- Problem to solve -
Collect from the data below each line with "their".

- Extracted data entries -
__________

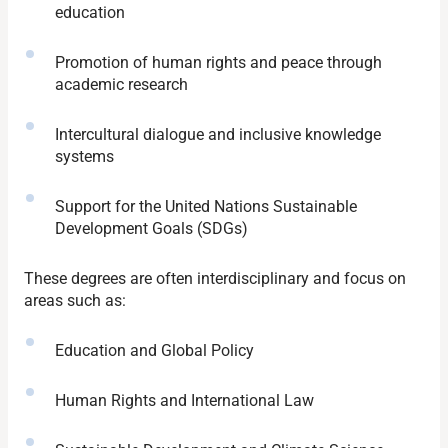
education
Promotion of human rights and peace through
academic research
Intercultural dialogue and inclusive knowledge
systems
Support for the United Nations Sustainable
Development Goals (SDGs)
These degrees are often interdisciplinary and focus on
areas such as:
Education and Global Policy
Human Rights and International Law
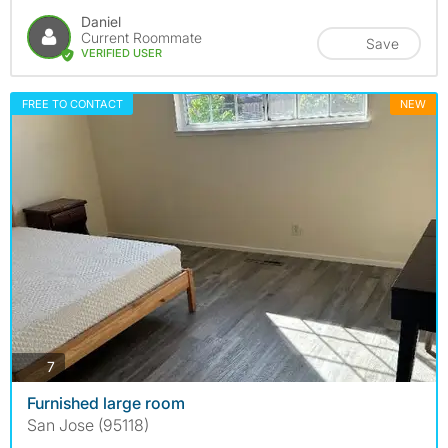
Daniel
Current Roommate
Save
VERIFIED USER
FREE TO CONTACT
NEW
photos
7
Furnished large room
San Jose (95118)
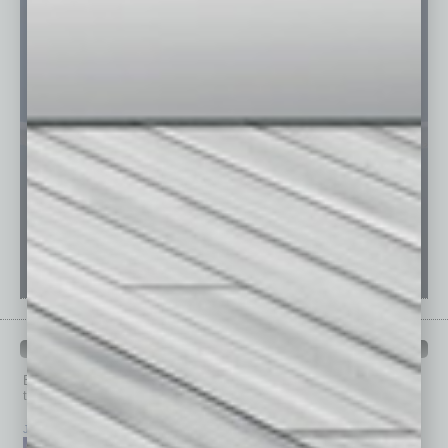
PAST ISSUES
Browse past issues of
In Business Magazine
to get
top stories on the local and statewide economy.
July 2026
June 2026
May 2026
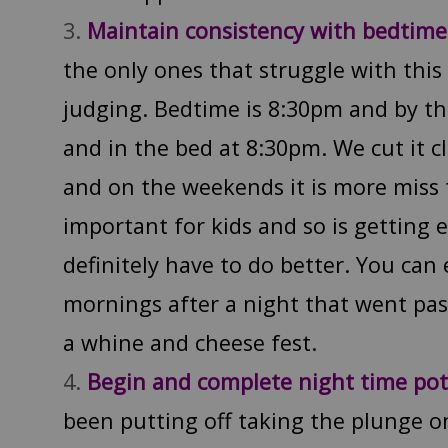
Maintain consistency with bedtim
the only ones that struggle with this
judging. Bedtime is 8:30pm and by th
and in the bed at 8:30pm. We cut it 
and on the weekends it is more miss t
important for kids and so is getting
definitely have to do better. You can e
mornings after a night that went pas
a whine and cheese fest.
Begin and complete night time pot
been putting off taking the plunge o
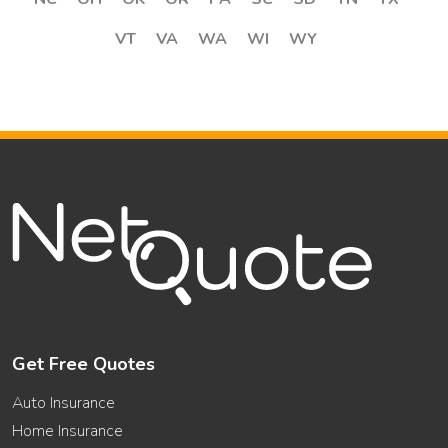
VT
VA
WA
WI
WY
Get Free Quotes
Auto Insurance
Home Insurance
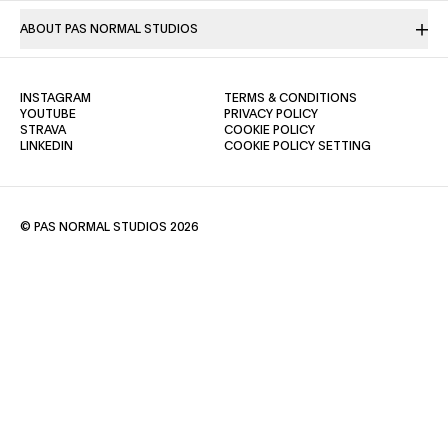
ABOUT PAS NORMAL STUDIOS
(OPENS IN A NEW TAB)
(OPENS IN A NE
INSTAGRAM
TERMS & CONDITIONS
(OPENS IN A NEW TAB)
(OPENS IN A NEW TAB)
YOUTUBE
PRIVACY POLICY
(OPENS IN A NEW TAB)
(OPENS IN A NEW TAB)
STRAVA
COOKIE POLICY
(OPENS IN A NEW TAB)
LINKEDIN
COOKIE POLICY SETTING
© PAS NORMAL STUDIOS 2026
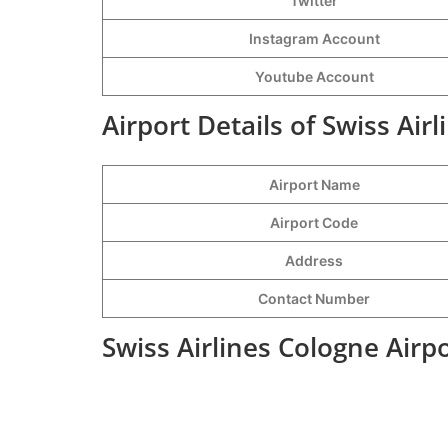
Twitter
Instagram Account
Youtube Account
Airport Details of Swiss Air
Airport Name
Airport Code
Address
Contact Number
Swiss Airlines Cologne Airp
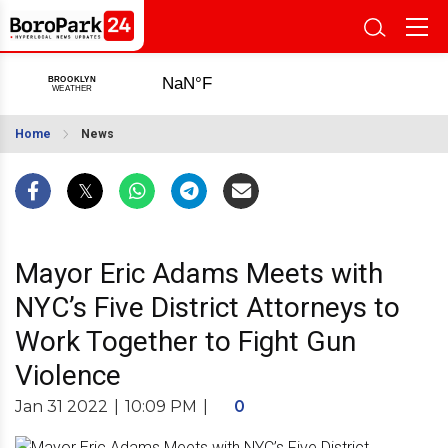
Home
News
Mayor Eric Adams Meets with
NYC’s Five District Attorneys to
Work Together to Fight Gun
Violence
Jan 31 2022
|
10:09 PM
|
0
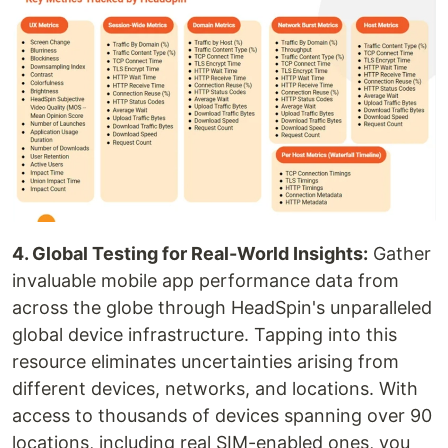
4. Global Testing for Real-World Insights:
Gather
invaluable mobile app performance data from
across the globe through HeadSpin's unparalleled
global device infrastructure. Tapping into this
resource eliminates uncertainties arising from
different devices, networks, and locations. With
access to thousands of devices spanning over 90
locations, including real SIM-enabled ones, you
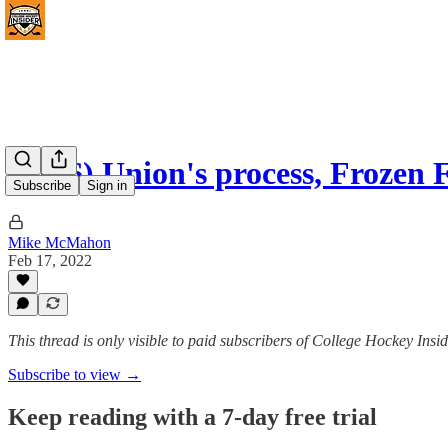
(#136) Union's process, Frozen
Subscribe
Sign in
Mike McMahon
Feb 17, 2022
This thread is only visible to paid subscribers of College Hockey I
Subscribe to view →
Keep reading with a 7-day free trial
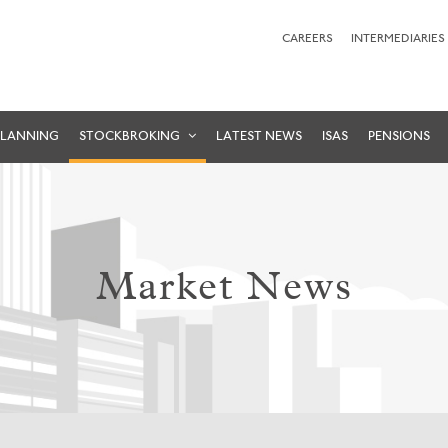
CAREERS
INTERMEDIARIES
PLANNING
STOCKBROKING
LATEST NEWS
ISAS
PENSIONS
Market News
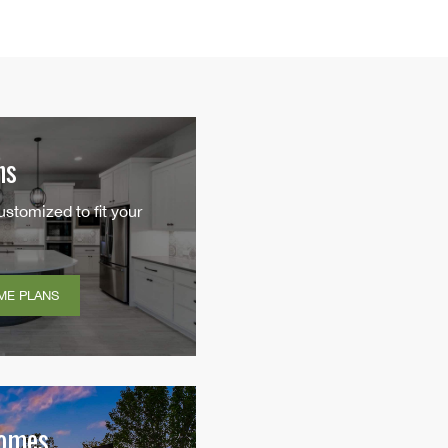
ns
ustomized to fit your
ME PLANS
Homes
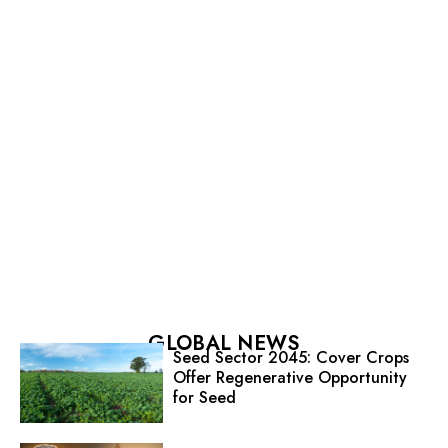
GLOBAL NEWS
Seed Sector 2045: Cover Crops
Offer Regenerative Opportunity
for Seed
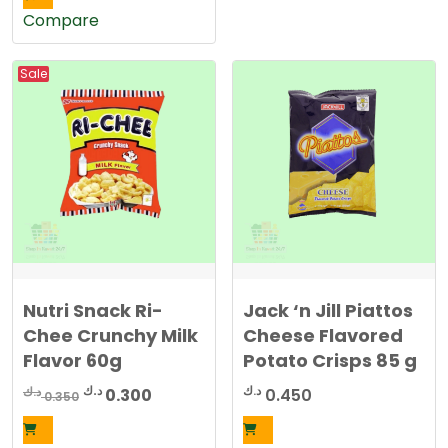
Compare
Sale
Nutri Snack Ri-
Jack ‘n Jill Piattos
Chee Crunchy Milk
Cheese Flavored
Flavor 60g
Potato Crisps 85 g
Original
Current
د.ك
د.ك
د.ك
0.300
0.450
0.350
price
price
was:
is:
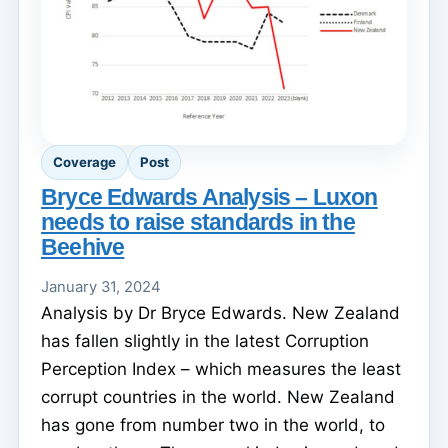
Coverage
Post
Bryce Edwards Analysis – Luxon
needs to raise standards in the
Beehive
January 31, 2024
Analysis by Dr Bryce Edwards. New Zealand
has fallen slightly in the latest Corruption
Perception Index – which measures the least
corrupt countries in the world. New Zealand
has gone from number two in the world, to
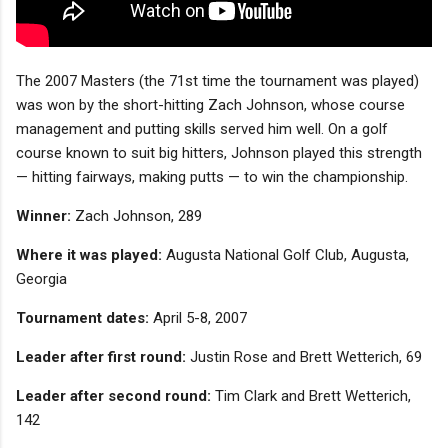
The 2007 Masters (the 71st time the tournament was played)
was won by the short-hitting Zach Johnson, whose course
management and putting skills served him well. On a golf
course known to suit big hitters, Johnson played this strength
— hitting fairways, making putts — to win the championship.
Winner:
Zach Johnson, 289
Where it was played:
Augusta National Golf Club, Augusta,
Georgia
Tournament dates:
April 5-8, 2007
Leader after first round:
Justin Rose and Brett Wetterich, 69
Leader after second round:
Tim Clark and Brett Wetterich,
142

__________

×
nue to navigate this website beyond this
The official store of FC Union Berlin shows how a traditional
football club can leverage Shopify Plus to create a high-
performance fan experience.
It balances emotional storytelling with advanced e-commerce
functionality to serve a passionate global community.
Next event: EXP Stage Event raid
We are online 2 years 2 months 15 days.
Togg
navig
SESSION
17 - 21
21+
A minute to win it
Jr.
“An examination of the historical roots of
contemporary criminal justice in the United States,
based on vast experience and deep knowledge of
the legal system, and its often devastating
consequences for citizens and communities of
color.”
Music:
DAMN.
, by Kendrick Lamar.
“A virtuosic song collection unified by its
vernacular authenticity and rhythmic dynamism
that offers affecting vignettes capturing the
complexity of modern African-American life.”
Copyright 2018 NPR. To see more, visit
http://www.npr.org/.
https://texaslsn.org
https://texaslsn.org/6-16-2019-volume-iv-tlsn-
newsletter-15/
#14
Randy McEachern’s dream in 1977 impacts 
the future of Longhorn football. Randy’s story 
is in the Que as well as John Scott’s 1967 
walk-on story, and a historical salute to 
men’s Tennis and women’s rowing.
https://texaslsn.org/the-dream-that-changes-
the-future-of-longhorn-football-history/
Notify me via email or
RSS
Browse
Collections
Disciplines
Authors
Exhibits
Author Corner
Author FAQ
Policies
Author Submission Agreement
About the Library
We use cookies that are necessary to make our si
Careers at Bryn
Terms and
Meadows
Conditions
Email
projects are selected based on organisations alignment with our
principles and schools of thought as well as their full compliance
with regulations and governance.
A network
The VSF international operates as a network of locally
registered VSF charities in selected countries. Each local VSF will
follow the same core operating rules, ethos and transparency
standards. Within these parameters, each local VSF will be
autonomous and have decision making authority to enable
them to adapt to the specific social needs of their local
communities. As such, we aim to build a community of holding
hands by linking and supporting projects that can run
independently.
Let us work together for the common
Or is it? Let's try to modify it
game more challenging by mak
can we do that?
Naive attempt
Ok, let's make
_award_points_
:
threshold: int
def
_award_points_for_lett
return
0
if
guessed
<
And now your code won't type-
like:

__________

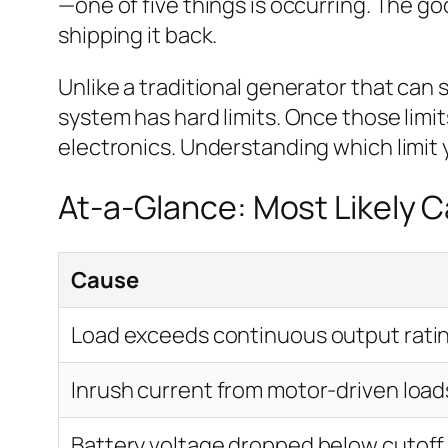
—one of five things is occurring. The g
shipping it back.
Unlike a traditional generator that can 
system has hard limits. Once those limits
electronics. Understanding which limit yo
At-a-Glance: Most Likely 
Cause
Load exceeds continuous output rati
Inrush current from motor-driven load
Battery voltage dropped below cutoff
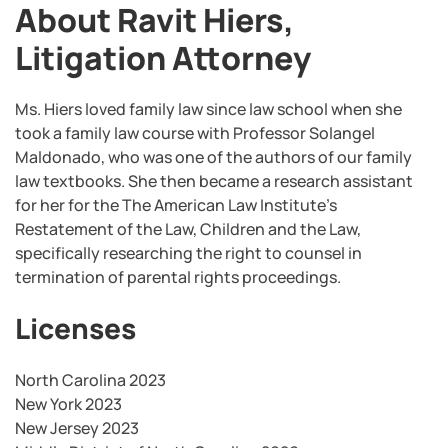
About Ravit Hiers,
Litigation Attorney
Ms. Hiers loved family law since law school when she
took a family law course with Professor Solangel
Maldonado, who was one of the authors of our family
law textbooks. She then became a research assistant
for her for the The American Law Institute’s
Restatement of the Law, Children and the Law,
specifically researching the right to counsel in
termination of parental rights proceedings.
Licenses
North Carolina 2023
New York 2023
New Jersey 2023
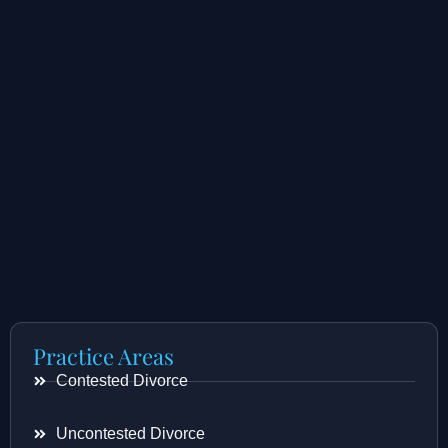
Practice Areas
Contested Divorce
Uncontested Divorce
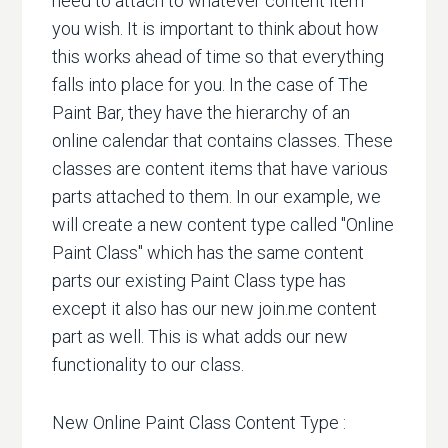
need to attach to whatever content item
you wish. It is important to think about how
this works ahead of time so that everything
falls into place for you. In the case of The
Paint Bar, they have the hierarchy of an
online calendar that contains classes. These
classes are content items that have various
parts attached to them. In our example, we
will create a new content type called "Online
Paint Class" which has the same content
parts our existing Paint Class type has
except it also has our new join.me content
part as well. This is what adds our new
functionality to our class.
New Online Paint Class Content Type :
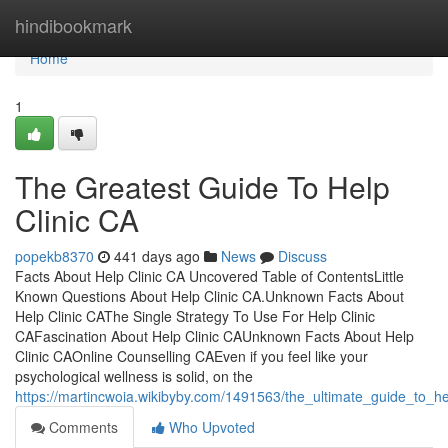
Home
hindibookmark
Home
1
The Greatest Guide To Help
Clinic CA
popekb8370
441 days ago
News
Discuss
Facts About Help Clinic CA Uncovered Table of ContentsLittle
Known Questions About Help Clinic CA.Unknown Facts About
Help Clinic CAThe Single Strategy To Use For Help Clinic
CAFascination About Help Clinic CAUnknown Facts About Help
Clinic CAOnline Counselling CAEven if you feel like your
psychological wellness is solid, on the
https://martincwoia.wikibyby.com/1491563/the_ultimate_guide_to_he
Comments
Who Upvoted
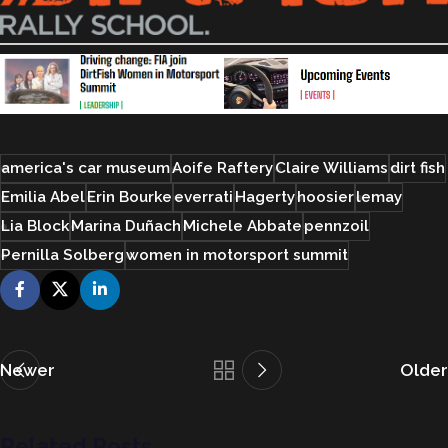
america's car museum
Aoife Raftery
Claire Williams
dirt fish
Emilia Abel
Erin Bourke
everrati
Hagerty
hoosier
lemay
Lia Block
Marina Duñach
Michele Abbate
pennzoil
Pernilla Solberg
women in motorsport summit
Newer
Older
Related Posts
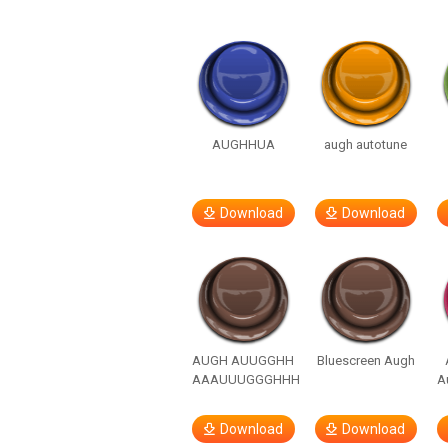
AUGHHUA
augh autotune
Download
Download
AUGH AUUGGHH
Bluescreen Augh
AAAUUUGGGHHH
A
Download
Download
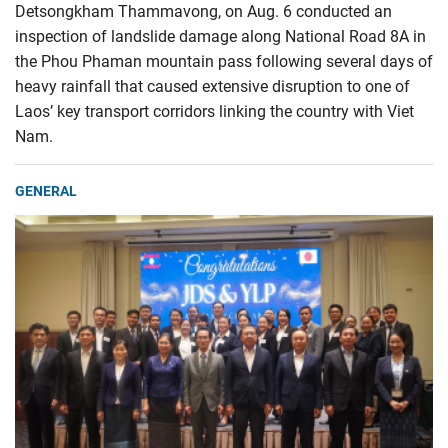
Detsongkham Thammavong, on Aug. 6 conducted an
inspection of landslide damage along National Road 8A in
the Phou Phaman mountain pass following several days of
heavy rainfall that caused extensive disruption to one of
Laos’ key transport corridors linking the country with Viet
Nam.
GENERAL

__________

- Written response -
principles and schools of thought as well as their full compliance
them to adapt to the specific social needs of their local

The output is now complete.